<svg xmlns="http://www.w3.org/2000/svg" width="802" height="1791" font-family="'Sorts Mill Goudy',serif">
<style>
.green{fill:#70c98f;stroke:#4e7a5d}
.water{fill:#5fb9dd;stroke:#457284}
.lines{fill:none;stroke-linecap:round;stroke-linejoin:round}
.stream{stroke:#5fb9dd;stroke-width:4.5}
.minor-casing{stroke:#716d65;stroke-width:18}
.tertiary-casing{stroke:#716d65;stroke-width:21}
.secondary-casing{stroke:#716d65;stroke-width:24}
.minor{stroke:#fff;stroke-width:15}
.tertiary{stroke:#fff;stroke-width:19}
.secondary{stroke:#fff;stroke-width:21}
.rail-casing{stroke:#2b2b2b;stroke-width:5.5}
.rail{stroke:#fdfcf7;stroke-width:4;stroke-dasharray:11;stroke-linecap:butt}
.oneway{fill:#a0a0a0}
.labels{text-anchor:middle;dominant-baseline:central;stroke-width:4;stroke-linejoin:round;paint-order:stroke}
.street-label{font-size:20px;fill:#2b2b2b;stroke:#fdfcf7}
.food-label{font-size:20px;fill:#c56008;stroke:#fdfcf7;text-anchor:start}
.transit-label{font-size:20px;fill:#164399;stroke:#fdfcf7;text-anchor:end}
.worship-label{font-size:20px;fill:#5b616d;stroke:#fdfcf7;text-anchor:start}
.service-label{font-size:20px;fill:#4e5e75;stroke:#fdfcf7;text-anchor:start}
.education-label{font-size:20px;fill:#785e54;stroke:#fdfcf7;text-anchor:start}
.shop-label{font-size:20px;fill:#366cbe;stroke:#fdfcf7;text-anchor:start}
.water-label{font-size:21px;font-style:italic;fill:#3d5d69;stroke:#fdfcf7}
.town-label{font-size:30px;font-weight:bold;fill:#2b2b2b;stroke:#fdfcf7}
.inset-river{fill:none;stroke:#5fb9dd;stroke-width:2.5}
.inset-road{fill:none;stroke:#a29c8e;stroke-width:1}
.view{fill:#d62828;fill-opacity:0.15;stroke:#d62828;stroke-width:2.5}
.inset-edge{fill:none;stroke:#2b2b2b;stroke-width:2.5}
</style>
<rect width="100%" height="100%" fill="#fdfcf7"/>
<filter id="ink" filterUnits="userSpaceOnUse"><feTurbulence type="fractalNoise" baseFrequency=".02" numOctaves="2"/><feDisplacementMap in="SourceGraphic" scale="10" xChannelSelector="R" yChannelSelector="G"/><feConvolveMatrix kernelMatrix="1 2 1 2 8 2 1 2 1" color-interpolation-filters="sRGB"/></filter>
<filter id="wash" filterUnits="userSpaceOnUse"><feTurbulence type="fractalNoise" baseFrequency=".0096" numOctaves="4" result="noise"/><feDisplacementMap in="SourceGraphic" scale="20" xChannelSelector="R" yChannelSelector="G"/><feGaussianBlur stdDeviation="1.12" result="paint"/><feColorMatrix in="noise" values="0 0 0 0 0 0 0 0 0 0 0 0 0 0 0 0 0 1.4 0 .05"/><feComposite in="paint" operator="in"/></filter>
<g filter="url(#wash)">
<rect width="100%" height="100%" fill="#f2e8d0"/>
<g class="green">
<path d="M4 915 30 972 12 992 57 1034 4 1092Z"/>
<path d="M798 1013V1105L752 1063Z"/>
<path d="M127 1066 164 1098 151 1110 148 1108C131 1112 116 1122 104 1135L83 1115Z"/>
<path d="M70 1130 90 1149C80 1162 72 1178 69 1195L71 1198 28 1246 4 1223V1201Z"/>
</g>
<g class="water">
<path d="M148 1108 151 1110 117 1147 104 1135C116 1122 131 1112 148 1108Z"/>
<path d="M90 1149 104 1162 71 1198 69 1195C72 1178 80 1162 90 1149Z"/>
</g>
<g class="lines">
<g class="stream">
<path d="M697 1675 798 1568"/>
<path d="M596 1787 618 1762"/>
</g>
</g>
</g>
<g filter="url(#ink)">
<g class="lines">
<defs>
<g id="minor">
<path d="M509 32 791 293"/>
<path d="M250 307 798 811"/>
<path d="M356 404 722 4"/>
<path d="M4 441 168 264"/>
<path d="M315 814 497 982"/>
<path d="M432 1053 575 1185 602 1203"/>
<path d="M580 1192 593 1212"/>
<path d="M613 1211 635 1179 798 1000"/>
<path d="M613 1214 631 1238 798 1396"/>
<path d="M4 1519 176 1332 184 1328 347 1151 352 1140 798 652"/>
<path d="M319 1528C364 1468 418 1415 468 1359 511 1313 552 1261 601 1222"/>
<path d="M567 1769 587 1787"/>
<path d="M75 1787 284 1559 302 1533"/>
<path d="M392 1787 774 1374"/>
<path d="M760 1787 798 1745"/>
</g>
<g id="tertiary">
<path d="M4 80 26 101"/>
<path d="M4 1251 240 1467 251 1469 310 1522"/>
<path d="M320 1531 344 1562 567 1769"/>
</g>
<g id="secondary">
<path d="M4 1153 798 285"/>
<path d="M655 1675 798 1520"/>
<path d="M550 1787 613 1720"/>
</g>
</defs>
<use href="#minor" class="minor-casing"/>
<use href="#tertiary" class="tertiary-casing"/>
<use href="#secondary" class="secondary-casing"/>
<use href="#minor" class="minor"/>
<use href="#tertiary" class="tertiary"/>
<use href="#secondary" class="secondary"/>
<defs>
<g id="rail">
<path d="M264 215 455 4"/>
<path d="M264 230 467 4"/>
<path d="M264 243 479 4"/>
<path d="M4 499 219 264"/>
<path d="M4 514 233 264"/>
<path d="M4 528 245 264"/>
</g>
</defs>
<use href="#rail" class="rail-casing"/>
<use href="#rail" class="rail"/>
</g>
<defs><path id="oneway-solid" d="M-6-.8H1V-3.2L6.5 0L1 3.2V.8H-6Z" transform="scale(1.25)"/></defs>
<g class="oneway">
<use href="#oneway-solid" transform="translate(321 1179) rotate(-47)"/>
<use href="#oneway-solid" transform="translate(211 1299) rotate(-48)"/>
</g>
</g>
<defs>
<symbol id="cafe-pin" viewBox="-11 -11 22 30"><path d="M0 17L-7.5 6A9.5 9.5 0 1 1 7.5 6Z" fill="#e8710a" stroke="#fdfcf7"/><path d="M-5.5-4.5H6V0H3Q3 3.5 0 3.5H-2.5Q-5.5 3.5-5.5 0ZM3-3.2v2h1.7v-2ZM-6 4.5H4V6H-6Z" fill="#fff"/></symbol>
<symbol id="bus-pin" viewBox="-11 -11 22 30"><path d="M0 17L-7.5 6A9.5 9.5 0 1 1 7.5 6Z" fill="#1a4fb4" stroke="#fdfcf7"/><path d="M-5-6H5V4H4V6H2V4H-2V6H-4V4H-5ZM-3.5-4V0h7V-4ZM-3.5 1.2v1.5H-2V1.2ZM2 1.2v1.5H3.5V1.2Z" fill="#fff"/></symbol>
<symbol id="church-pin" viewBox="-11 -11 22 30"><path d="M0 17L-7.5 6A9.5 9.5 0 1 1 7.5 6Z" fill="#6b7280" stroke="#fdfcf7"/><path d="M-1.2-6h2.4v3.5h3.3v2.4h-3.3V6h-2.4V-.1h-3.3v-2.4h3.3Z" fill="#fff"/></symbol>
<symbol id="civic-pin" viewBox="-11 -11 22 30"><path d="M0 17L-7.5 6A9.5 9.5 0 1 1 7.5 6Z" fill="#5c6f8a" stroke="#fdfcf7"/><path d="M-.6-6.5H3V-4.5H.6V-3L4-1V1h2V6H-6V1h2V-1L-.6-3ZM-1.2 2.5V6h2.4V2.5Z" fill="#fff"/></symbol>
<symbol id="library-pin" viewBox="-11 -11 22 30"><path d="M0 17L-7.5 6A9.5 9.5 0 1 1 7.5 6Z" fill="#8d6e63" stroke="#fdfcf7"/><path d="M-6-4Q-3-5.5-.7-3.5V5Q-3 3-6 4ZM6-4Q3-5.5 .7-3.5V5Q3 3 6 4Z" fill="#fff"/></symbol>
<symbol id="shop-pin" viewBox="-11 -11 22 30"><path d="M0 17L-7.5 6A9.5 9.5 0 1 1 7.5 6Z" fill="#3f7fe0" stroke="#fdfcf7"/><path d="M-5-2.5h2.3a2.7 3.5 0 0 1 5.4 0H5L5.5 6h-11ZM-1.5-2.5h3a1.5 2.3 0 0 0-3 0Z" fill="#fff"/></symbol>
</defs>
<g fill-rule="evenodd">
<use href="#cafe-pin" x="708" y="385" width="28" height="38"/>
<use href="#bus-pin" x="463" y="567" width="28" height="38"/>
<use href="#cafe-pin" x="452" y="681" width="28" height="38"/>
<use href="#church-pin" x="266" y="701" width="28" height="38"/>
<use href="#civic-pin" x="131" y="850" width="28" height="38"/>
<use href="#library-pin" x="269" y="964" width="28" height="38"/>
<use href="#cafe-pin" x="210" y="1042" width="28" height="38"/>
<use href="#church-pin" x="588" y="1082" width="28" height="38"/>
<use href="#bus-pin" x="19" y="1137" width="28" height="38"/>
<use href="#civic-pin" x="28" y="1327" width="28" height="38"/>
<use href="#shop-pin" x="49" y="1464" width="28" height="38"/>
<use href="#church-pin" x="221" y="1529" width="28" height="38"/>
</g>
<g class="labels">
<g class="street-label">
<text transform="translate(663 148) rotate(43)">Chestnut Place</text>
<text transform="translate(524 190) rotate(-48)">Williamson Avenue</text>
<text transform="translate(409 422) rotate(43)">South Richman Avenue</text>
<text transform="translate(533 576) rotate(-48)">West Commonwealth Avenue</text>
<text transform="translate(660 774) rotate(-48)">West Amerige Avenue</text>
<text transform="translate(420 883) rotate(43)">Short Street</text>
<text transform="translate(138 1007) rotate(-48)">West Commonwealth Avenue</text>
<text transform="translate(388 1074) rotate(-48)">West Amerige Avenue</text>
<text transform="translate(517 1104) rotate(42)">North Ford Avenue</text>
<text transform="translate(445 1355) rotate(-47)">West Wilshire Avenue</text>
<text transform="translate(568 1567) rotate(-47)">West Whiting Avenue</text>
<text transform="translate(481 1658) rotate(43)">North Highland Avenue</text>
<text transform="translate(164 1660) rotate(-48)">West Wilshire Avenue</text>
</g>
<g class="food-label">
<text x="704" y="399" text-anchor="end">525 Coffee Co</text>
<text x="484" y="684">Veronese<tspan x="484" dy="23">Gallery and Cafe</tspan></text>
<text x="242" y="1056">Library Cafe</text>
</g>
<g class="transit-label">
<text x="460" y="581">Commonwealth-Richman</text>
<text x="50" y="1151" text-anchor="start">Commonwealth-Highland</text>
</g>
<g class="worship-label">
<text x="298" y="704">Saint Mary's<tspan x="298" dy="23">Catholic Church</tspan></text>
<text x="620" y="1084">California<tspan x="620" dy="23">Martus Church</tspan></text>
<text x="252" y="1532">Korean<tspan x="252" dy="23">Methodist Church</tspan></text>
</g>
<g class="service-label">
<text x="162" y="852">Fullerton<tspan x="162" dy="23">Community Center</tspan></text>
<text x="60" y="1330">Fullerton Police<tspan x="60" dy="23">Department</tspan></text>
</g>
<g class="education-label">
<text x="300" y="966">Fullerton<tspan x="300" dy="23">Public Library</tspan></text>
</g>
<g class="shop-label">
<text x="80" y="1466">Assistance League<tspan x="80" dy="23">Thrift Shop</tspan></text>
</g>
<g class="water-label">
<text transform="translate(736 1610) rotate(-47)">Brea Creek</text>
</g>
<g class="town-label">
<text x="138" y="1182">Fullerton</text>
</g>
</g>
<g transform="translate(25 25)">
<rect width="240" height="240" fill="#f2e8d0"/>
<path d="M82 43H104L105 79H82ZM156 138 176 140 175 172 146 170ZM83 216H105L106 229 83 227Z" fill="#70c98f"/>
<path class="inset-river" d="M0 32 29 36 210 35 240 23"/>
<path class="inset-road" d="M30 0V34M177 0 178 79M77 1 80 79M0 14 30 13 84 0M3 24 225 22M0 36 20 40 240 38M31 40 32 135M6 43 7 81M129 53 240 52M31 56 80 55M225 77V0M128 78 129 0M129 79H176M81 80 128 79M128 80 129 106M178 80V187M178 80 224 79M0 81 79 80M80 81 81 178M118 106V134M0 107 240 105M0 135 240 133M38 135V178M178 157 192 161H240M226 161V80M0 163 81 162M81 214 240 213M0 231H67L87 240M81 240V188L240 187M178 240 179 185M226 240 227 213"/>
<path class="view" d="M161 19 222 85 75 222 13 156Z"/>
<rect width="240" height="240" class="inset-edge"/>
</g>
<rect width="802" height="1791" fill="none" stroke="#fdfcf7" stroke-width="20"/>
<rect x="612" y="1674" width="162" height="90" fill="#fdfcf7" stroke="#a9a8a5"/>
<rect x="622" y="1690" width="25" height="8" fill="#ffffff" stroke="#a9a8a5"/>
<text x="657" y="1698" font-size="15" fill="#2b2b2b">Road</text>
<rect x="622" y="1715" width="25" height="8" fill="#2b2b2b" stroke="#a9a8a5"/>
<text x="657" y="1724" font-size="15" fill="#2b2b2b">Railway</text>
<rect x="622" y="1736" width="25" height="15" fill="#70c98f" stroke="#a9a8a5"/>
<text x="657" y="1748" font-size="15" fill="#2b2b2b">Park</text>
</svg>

» **WHAT IS REQUIRED**
Locate and copy each line in the data above that includes the word "fractalNoise".

» **SOLUTION TO THIS TASK**
<filter id="ink" filterUnits="userSpaceOnUse"><feTurbulence type="fractalNoise" baseFrequency=".02" numOctaves="2"/><feDisplacementMap in="SourceGraphic" scale="10" xChannelSelector="R" yChannelSelector="G"/><feConvolveMatrix kernelMatrix="1 2 1 2 8 2 1 2 1" color-interpolation-filters="sRGB"/></filter>
<filter id="wash" filterUnits="userSpaceOnUse"><feTurbulence type="fractalNoise" baseFrequency=".0096" numOctaves="4" result="noise"/><feDisplacementMap in="SourceGraphic" scale="20" xChannelSelector="R" yChannelSelector="G"/><feGaussianBlur stdDeviation="1.12" result="paint"/><feColorMatrix in="noise" values="0 0 0 0 0 0 0 0 0 0 0 0 0 0 0 0 0 1.4 0 .05"/><feComposite in="paint" operator="in"/></filter>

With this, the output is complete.